The Equal Credit Opportunity Act
In 1974 Congress enacted the Equal Credit Opportunity Act (ECOA) as an addition to the Truth in Lending Act. Among other things, those who provide credit cannot deny you such credit solely on the basis of your race, religion, national origin, gender, marital status, or age. Also, no one can deny you credit simply because your income might come from public assistance benefits.
State Usury Laws
A law restricting the amount of interest that can be charged for credit is called a usury law. Some states set up different maximum rates for different types of consumer credit. Maximum rates on charge accounts and credit cards, for example, are often about 18 percent a year, or 1½ percent per month. Consumer finance agencies, in contrast, can often charge higher rates because their loans involve higher risks.
Women and Credit
Before the Equal Credit Opportunity Act of 1974, many creditors would not approve a married woman for credit unless her husband signed the application as well. Now, only joint applications require the signatures of both spouses.

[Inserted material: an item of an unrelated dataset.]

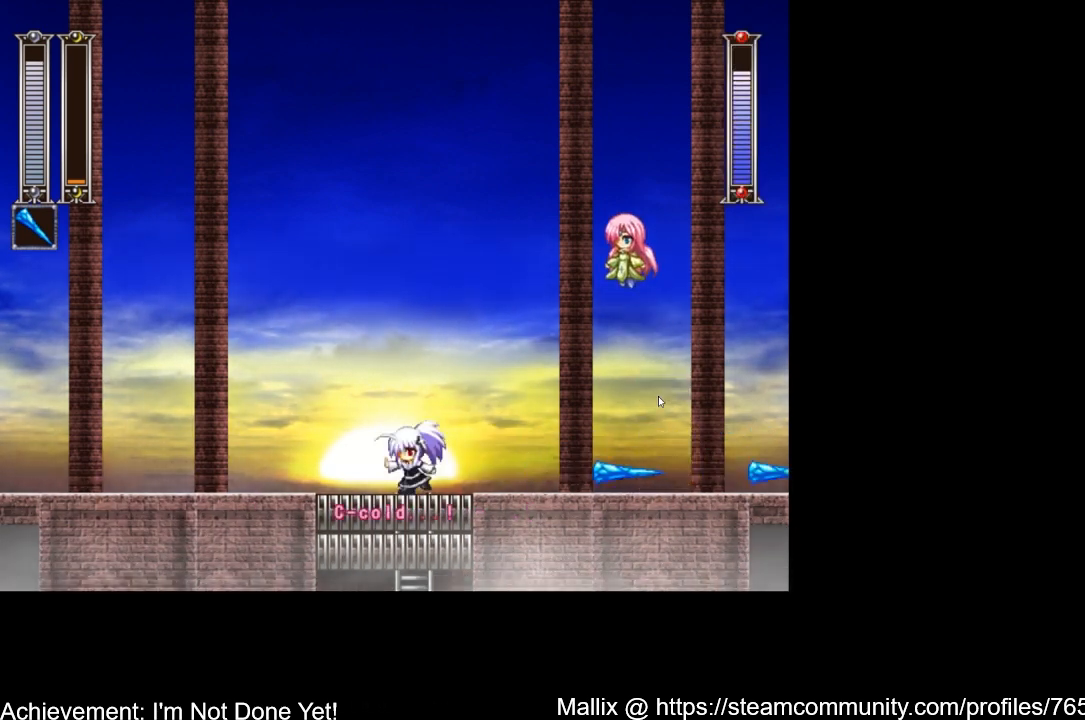
{"buttons": ["DPAD_UP", "DPAD_LEFT"], "events": [[33, "DPAD_LEFT", "down"], [67, "DPAD_UP", "down"], [200, "A", "down"], [367, "A", "up"]]}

Personal bankruptcy should be used only as a last resort to relieve the financial burden of debt.
Economics & You Have you ever found yourself in the position of owing someone more than you were able to quickly pay back? What steps did you take to fix the situation? Read on to learn about personal bankruptcy.
Every day in the United States, thousands of families get into financial trouble because they have ignored the total costs of all their borrowing. They have too many credit cards, too many charge accounts, and own a home that has too large a mortgage. Just because someone offers you credit or allows you to borrow does not mean that you should accept. Buying on credit is a serious consumer activity.
If debtors take out too many loans, use too many credit cards, and pile up debts that they cannot pay off, they may have to file personal bankruptcy. When a bankruptcy is approved through a bankruptcy court, debtors must give up most of what they own, which is then distributed to their creditors. The Constitution authorizes Congress to establish bankruptcy laws. Certain debts, such as taxes, must continue to be paid, however.
Just because credit card companies make it easy to obtain credit does not mean that you should accept their offers. Relying too much on credit cards can result in major credit problems and even bankruptcy.
If you declare personal bankruptcy, be aware that the bankruptcy proceedings remain on your credit record for 10 years. During this period, it is very difficult to reestablish credit and borrow funds for items such as a new car or home. That is why choosing bankruptcy to get out of credit problems should be a last resort. Also, when you declare bankruptcy, you are making sure that your creditors will never be paid off (at least not in full) for what they loaned out.
In 2005, Congress passed extensive amendments to federal bankruptcy laws. It is now more difficult to avoid paying off student loans, for example.